REPUBLIKA.CO.ID, VATIKAN -- Paus Fransiskus menyuarakan keprihatinannya atas meningkatnya ketegangan di perbatasan Ukraina. Dia menyerukan para pihak yang terlibat dalam memanasnya tensi di Ukraina memprioritaskan dialog.
“Saya mengikuti dengan keprihatinan atas meningkatnya ketegangan yang mengancam akan menimbulkan pukulan baru bagi perdamaian di Ukraina, dan mempertanyakan keamanan benua Eropa, dengan dampak yang lebih luas lagi,” kata Paus Fransiskus dalam pidatonya di Lapangan Santo Petrus, Ahad (23/1/2022), dikutip laman TRT World.
Dia menyerukan jemaat di lapangan tersebut berdoa agar setiap tindakan dan inisiatif politik yang diambil melayani persaudaraan manusia, bukan kepentingan partisan. “Siapa pun yang mengejar tujuannya sendiri dengan merugikan orang lain, mengabaikan panggilannya sendiri sebagai manusia. Karena kita semua diciptakan bersaudara,” ucapnya.
Ia menyerukan para pihak yang terlibat dalam isu Ukraina mendahulukan dialog. "Untuk alasan ini dan dengan keprihatinan, mengingat ketegangan saat ini, saya mengusulkan agar Rabu (pekan) depan, 26 Januari, menjadi hari doa untuk perdamaian," kata Paus Fransiskus.
Pada Jumat (21/1/2022) lalu, Menteri Luar Negeri Rusia Sergey Lavron bertemu dengan Menteri Luar Negeri Amerika Serikat (AS) Antony Blinken untuk membahas ketegangan di Ukraina. Namun mereka gagal membuat terobosan besar. Kendati demikian, keduanya sepakat melanjutkan dialog.
AS, termasuk NATO telah menyatakan dukungannya untuk Ukraina. Mereka menyebut Rusia mempunyai rencana atau niatan untuk melancarkan agresi terhadap tetangganya tersebut. Moskow telah membantah tudingan itu.
Hubungan Ukraina dengan Rusia telah memanas sejak Februari 2014, yakni ketika massa antipemerintah berhasil melengserkan mantan presiden Ukraina yang pro-Rusia Viktor Yanukovych.

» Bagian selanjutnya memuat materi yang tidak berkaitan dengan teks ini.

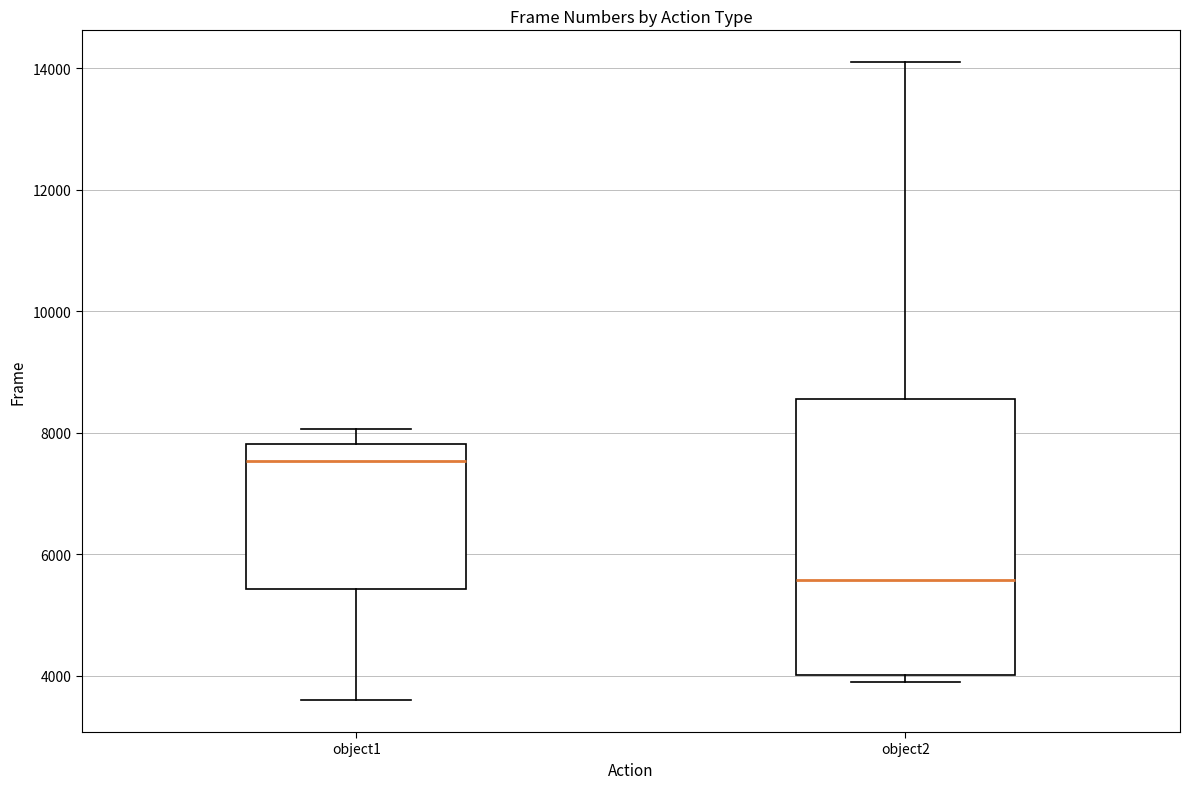

Where is the upper edge of the box for object1 on the y-axis? The values are not printed on the chart, so give them approximately, as read against the axis.

7800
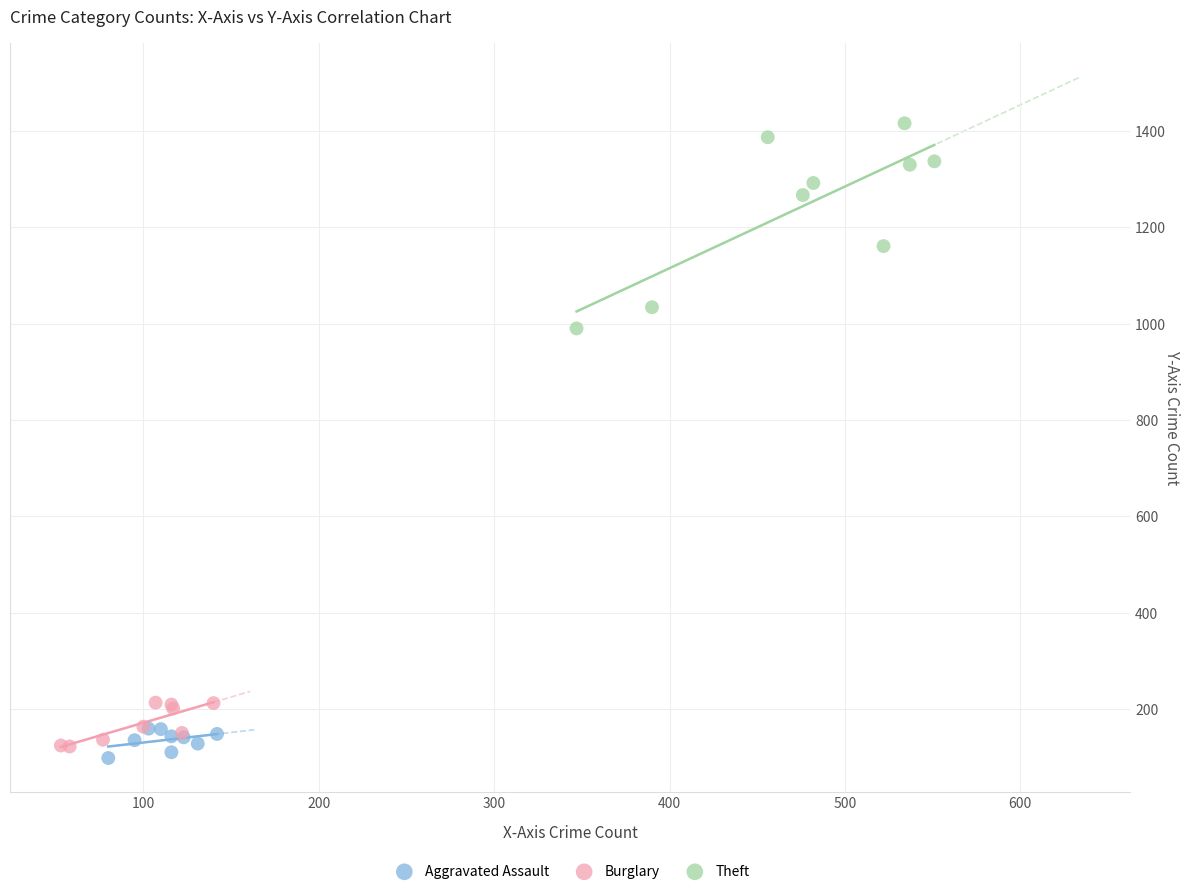

Which series contains the highest Y value?

Theft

Dia dimakzulkan setelah gelombang demonstrasi berlangsung tanpa henti selama tiga bulan.
Massa memprotes keputusan Yanukovych membatalkan kerja sama dengan Uni Eropa. Keputusan tersebut ditengarai akibat adanya tekanan Moskow. Rusia memang disebut tak menghendaki Kiev lebih dekat atau bergabung dengan Uni Eropa.
Ukraina membentuk pemerintahan baru pascapelengseran Yanukovych. Namun, Rusia menentang dan memandang hal tersebut sebagai kudeta. Tak lama setelah kekuasaan Yanukovych ditumbangkan, Moskow melakukan aksi pencaplokan Semenanjung Krimea.
Kala itu terdapat kelompok pro-Uni Eropa dan pro-Rusia di Ukraina. Kelompok separatis pro-Rusia merebut sebagian besar dua wilayah timur Ukraina yang dikenal sebagai Donbass. Pertempuran pun berlangsung di sana dan telah memakan 14 ribu korban jiwa. Hingga kini, ketegangan masih terjadi di wilayah tersebut.